Je réfléchis longtemps, veux être sincère. D'une voix aussi douce que possible, je réponds que non, je ne pense pas. Contre toute attente, Véra a l'air soulagée.

 

J’ai lu les quatre romans qu’a publiés Élisa Shua Dusapin à ce jour ; tous sont à pages comptées, d’une grande délicatesse, portés par une écriture sans fioritures ni bavardage, à mille lieues de la densité du propos. J’ai retrouvé dans Le vieil incendie la fausse simplicité avec laquelle l’autrice questionne profondément notre relation à l’autre, l’autre comme double possible ; l’altération de la mémoire ; la langue et son étrangeté, tels les virelangues et trompe-oreilles (Puy Geoffroy glissant vers Pigeon Froid) ; le langage comme refuge malgré le refus parfois de parler, et l’épaisseur des silences que les mots sont impuissants à trouer.

 

Quel territoire ? Un territoire on l'investit, on le défend, on le partage, on le détruit. Je n'en ai pas sauf ma langue, ma langue refuge dont les mots se cognent aux murs et se disloquent.

 

Autant de sujets qui traversaient déjà ses précédents ouvrages et qui, je me rends compte, le recul aidant, constituent le fil rouge et la force de son oeuvre publiée jusqu’à présent.

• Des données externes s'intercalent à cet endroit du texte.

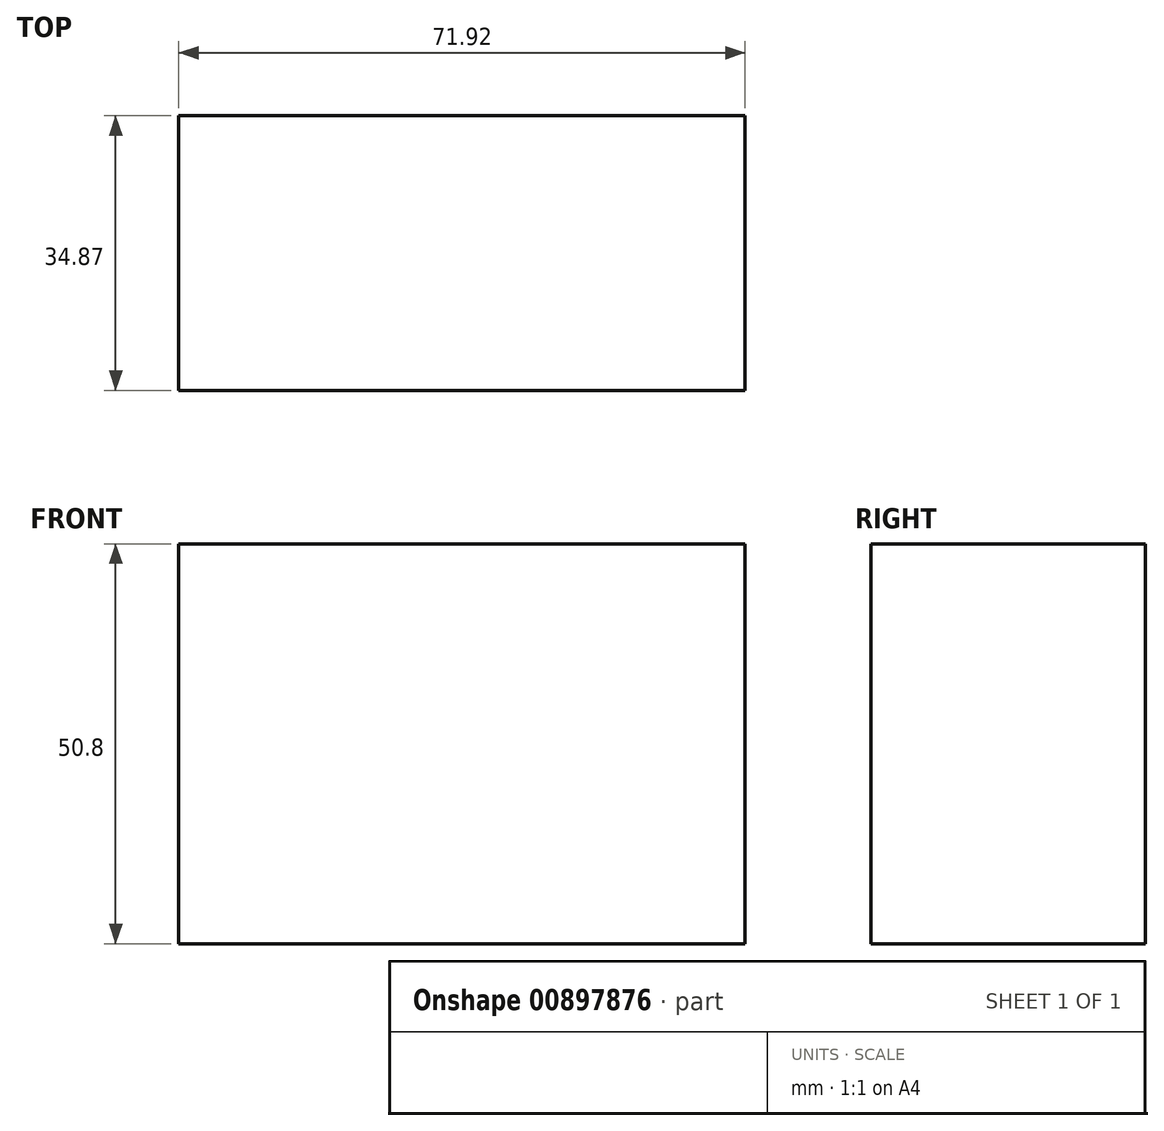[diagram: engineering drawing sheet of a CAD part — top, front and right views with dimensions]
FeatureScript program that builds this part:
annotation { "Feature Type Name" : "Feature", "Feature Type Description" : "" }
export const myFeature = defineFeature(function(context is Context, id is Id, definition is map)
    precondition{}
    {
        {
            var Q0;
            Q0=qCreatedBy(makeId("Top.planeOp"),FACE);
            var sketch = newSketch(context, id + "F0", { "sketchPlane" : qUnion([Q0])});
            skLineSegment(sketch, "E0.bottom", {"start": v(-60.09, 16.66) * mm, "end": v(11.83, 16.66) * mm});
            skLineSegment(sketch, "E0.top", {"start": v(-60.09, -18.21) * mm, "end": v(11.83, -18.21) * mm});
            skLineSegment(sketch, "E0.left", {"start": v(-60.09, 16.66) * mm, "end": v(-60.09, -18.21) * mm});
            skLineSegment(sketch, "E0.right", {"start": v(11.83, 16.66) * mm, "end": v(11.83, -18.21) * mm});
            skSolve(sketch);
        }
        {
            var Q0;
            Q0=makeQuery(id+"F0.imprint","IMPRINT",FACE,{"disambiguationData":[TD([[makeQuery(id+"F0.imprint","IMPRINT",EDGE,{"derivedFrom":sQuery(id+"F0.wireOp",EDGE,"E0.bottom")}),-1.0]])]});
            extrude(context, id + "F1", {"entities" : qUnion([Q0]), "depth" : 50.8 * mm, "offsetDistance" : 25.4 * mm});
        }
    });
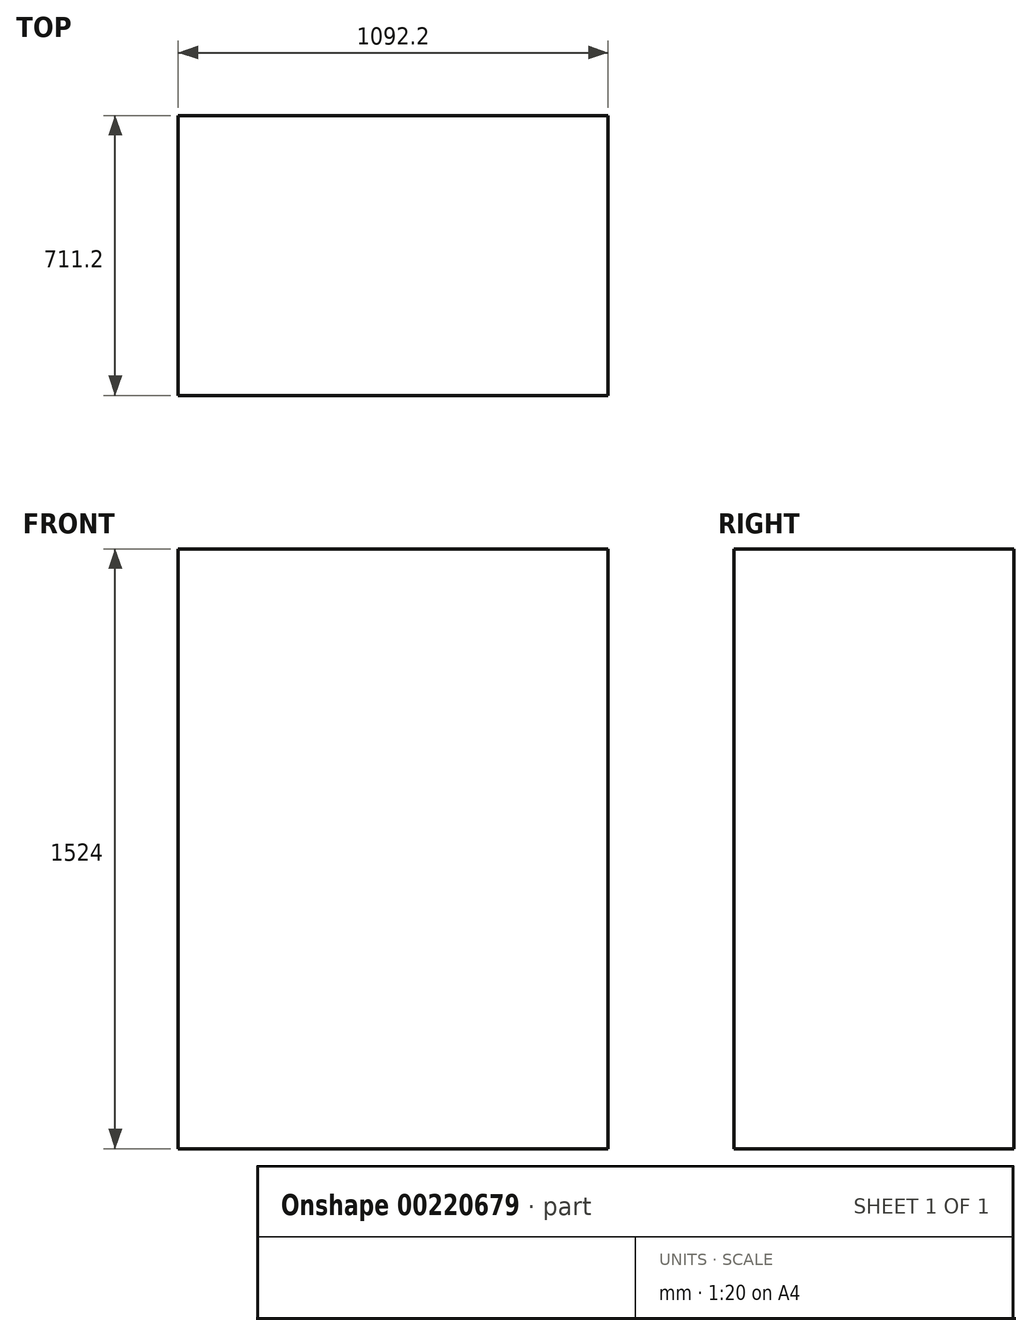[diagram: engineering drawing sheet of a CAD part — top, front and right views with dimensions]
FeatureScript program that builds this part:
annotation { "Feature Type Name" : "Feature", "Feature Type Description" : "" }
export const myFeature = defineFeature(function(context is Context, id is Id, definition is map)
    precondition{}
    {
        {
            var Q0;
            Q0=qCreatedBy(makeId("Top.planeOp"),FACE);
            var sketch = newSketch(context, id + "F0", { "sketchPlane" : qUnion([Q0])});
            skLineSegment(sketch, "E0.bottom", {"start": v(705.05, -345.82) * mm, "end": v(-387.15, -345.82) * mm});
            skLineSegment(sketch, "E0.top", {"start": v(705.05, 365.38) * mm, "end": v(-387.15, 365.38) * mm});
            skLineSegment(sketch, "E0.left", {"start": v(705.05, -345.82) * mm, "end": v(705.05, 365.38) * mm});
            skLineSegment(sketch, "E0.right", {"start": v(-387.15, -345.82) * mm, "end": v(-387.15, 365.38) * mm});
            skPoint(sketch, "E0.middle", {"position": v(158.95, 9.78) * mm});
            skSolve(sketch);
        }
        {
            var Q0;
            Q0 = qSketchRegion(id + "F0", true);
            extrude(context, id + "F1", {"entities" : qUnion([Q0]), "depth" : 1524 * mm});
        }
    });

En choisissant la narration à la première personne dont elle évite tous les écueils y compris le pathos outrancier, Élisa Shua Dusapin invite le lecteur à épouser les moindres pensées d’Agathe.

C’est l'automne et la fin d’une époque. La saison et l’histoire s’accordent. Rien n’est surjoué dans les pages du Vieil incendie où, au moment de se dire adieu pour partir dans des directions opposées, point l’angoisse de devoir faire un ultime deuil, celui de l’autre, de cette sœur enfin retrouvée, qui anéantirait tout. 

 

En 2023, ce roman est lauréat du prix Wepler-Fondation La Poste et du prix Fénéon.